Hmmmm. You are not asked for r, you are asked for period, in time.
3t= 2PI*n n=0, 1, ...
t= 2/3 PI n try n=1 for the first rev.

I was looking for r because period = [2(pi)(r)]/v......
And how did you get to 3t=2Pi*n???? What equation is that?????

solve t by the method I gave, for get r.
3t=0, 2PI, 4PI....is not the period of a sin function =2PI or a multiple thereof?


Well, just think about it logically: if the equation were x=5cos(t) and y=5sin(t), then the period of revolution (time for it to complete one cycle) would be 2 pi, because that's the period of the sin/cos function.

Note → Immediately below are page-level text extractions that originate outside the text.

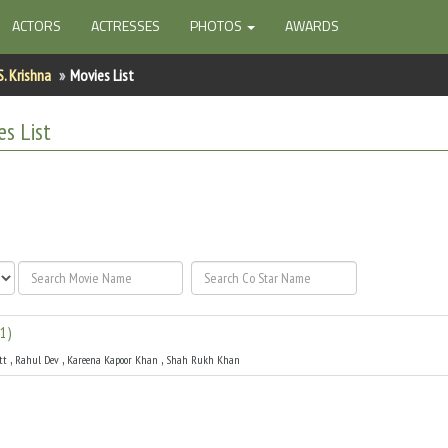
ACTORS
ACTRESSES
PHOTOS
AWARDS
S. Krishna
Movies List
s List
1
)
,
,
,
tt
Rahul Dev
Kareena Kapoor Khan
Shah Rukh Khan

However, since it's 3t instead of t, the cycle of rotation would be much faster: set 3t=2*pi, so t, or the new period of revolution, is 2*pi/3.

Well, I am 14 years late to answer this, but just hear me out!
We can see that the x component of the coordinate is x=2 cos(3t)
Again, recall that in a circular motion the coordinates can be written as:
A cos wt (for x coordinate) {Here w is omega, the angular velocity}
See the relation? A cos wt <=> 2 cos 3t?
omega=3
Also, omega = 2*pi*frequency
Or omega=(2*pi)/Time period
3=2pi/T
T=2/3 pi or 2*pi/3

Sorry, I meant 5 cos wt and not 2 cos wt
Please ignore that